A bit of that mix was on view in Sunday’s program of works by American composers. Music lovers certainly know the music of Samuel Barber, but pairing his less-familiar Symphony No. 1 with the better-known School for Scandal Overture was a deft touch. The collection of Symphonic Dances from Leonard Bernstein’s West Side Story is not exactly a daring repertoire choice. But another excursion into Broadway and film music, an arrangement by John Williams of a suite from Fiddler on the Roof, was a welcome novelty.

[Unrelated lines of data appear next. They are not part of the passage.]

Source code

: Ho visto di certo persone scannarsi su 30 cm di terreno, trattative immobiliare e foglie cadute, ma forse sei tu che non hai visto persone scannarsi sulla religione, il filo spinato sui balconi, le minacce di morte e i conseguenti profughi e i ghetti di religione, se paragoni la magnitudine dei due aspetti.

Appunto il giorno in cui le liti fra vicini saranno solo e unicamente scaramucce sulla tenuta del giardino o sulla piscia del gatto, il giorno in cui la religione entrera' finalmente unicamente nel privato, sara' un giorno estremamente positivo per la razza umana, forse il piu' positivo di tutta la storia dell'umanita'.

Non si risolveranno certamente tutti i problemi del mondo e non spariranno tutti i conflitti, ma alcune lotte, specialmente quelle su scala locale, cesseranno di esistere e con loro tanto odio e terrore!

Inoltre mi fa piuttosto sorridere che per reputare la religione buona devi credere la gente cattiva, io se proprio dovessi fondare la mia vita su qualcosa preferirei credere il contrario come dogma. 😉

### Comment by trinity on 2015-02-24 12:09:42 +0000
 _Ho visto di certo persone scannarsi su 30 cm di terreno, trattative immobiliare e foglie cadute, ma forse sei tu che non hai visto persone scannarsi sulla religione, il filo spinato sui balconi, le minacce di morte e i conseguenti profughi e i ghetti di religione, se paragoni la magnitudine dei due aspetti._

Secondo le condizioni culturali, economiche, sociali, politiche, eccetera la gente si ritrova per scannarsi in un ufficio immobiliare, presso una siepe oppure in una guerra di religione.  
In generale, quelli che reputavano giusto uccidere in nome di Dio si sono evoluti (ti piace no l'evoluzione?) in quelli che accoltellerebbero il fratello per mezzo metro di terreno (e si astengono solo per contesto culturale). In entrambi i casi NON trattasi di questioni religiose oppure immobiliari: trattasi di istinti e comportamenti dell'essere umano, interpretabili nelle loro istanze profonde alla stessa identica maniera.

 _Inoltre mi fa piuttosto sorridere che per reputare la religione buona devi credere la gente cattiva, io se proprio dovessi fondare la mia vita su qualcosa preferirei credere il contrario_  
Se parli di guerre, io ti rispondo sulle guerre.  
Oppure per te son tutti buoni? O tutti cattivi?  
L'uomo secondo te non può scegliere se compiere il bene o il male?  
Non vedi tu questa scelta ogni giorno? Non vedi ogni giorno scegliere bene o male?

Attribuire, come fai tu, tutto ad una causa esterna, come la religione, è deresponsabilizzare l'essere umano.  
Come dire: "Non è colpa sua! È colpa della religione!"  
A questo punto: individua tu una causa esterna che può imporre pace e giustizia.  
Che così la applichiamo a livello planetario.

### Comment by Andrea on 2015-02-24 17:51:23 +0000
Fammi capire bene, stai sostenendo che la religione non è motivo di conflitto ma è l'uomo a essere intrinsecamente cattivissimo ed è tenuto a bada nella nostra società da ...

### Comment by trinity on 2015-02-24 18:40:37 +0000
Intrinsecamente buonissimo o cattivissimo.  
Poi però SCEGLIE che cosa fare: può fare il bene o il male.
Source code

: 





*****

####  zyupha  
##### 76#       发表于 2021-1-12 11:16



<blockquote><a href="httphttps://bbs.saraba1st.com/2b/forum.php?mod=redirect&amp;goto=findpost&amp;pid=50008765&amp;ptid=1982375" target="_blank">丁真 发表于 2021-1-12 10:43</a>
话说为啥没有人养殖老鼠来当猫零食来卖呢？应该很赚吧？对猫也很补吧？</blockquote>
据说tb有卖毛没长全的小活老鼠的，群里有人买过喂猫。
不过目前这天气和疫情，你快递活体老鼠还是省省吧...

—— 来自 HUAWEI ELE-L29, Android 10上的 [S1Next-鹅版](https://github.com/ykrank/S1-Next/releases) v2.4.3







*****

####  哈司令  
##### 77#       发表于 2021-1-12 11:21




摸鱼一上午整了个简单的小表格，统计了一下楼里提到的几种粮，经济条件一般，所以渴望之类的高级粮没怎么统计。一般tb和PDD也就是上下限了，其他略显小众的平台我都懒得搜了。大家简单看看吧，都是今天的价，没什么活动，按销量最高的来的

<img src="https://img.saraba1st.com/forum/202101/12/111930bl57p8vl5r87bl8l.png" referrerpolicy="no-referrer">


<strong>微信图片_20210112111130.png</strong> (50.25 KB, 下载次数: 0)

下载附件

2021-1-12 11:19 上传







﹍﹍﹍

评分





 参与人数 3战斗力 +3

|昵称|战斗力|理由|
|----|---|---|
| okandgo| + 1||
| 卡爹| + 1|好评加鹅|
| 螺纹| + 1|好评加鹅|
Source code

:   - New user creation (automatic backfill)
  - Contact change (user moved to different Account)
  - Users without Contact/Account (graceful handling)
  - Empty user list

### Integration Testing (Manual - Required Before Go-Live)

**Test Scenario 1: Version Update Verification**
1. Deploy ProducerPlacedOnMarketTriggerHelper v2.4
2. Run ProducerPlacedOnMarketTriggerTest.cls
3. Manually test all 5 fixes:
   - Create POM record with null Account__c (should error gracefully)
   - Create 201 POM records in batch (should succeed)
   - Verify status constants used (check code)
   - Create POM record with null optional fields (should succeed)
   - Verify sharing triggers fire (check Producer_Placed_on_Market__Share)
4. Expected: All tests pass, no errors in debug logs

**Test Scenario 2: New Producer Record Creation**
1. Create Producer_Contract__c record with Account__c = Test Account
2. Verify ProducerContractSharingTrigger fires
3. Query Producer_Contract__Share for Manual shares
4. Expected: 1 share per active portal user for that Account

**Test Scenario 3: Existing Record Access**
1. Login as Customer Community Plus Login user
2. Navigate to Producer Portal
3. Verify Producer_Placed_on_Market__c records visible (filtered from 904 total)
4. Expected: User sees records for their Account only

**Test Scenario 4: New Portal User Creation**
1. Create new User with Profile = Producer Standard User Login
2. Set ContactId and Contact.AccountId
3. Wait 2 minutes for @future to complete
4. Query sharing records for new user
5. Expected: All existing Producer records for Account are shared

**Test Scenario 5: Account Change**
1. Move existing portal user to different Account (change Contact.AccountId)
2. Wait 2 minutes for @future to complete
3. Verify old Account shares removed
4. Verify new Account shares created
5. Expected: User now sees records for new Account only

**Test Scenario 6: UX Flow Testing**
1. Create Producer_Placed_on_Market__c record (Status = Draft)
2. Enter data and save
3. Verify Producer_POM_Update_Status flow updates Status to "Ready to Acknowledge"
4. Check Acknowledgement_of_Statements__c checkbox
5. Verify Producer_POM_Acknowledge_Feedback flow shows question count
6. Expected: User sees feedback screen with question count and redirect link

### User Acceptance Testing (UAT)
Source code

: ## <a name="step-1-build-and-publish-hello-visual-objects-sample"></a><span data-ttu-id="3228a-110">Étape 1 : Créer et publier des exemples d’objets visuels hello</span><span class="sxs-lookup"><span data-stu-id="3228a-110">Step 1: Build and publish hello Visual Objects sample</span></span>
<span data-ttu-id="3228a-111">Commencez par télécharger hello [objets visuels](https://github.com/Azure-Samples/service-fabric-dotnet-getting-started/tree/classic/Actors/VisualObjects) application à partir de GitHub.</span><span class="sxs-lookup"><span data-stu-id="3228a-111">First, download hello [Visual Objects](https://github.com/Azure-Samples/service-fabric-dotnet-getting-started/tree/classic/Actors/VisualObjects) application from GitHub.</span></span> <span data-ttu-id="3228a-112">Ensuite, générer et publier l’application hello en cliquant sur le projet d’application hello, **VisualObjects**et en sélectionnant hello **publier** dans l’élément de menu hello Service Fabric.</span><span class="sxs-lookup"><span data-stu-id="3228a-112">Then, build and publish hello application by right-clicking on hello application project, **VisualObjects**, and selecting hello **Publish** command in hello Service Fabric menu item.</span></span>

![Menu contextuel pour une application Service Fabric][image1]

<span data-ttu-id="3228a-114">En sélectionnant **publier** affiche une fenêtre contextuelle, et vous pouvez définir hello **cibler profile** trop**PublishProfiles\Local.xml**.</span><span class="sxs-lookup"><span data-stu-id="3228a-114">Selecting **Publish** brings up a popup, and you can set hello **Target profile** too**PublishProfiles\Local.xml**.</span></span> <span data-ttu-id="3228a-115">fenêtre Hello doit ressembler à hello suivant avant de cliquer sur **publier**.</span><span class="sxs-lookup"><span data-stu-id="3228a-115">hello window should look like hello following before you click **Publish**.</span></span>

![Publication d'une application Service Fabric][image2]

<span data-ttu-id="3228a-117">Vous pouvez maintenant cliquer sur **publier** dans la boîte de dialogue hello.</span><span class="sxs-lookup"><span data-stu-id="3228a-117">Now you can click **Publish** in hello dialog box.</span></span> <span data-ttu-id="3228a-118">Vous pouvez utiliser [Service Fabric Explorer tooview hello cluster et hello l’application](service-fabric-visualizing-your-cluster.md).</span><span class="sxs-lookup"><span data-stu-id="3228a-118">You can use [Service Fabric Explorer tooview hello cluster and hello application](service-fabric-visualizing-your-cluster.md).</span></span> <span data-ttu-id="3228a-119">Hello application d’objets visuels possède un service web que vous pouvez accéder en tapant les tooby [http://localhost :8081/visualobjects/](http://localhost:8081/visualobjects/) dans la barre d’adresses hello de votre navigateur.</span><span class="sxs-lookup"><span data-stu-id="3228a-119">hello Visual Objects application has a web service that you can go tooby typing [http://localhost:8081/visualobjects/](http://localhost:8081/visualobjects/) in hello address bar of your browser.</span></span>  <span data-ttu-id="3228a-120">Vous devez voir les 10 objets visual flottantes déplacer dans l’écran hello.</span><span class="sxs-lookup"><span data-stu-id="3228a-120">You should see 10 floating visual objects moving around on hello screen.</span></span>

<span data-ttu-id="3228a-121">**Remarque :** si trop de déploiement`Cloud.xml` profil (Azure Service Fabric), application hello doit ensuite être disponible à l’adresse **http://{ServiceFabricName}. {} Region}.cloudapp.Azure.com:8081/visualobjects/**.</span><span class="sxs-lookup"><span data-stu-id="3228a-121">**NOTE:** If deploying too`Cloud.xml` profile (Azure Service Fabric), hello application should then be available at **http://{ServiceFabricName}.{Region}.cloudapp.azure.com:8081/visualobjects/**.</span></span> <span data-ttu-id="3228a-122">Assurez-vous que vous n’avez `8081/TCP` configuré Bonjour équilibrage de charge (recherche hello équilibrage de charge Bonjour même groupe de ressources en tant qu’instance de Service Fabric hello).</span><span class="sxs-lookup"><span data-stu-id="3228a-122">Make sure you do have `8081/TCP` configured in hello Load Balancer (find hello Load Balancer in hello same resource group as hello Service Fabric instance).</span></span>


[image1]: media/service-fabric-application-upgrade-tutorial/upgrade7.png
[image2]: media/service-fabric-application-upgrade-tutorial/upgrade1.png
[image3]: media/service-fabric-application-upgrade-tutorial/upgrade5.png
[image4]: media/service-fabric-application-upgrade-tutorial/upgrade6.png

As Heatherington explained in brief remarks, Williams wrote the suite last year for
David Taylor, Ars Viva’s concertmaster as well as an assistant concertmaster of the CSO. For several years, said Heatherington, Taylor had badgered Williams, a frequent CSO guest conductor, for a suite from the score that Williams wrote for the movie version of the hit Broadway musical by composer Jerry Bock and librettist Sheldon Harnick. Williams’ score for Fiddler on the Roof included a lavish cadenza performed by Isaac Stern in the film’s soundtrack.
That cadenza was the main event of Williams’ brief suite, closing the work after a quick orchestral survey of some of the musical’s hit tunes. Taylor dug into his solo with impeccable technique, racing through its elaborate runs with astringent clarity but also relaxing into the bluesy languor of its slower sections.
The School for Scandal Overture showcased Art Viva’s lithe, transparent strings, so well-suited to Barber’s hectic, scurrying rhythms. But there was eloquent weight in the Overture’s more lyrical sections. One of Barber’s soaring themes brought to mind an immortal John Williams melody—heard in the film E.T.: The Extra-Terrestrial when the homesick alien and his young rescuer, Elliott, pedal across the sky on Elliott’s bicycle.
Barber’s Symphony No. 1 was full of richer, more complex color, especially from Ars Viva’s noble brass. Heatherington didn’t hype the drama in Bernstein’s West Side Story suite. The music had a deeply confident, cool stride rather than an arrogant, hard-edged swagger.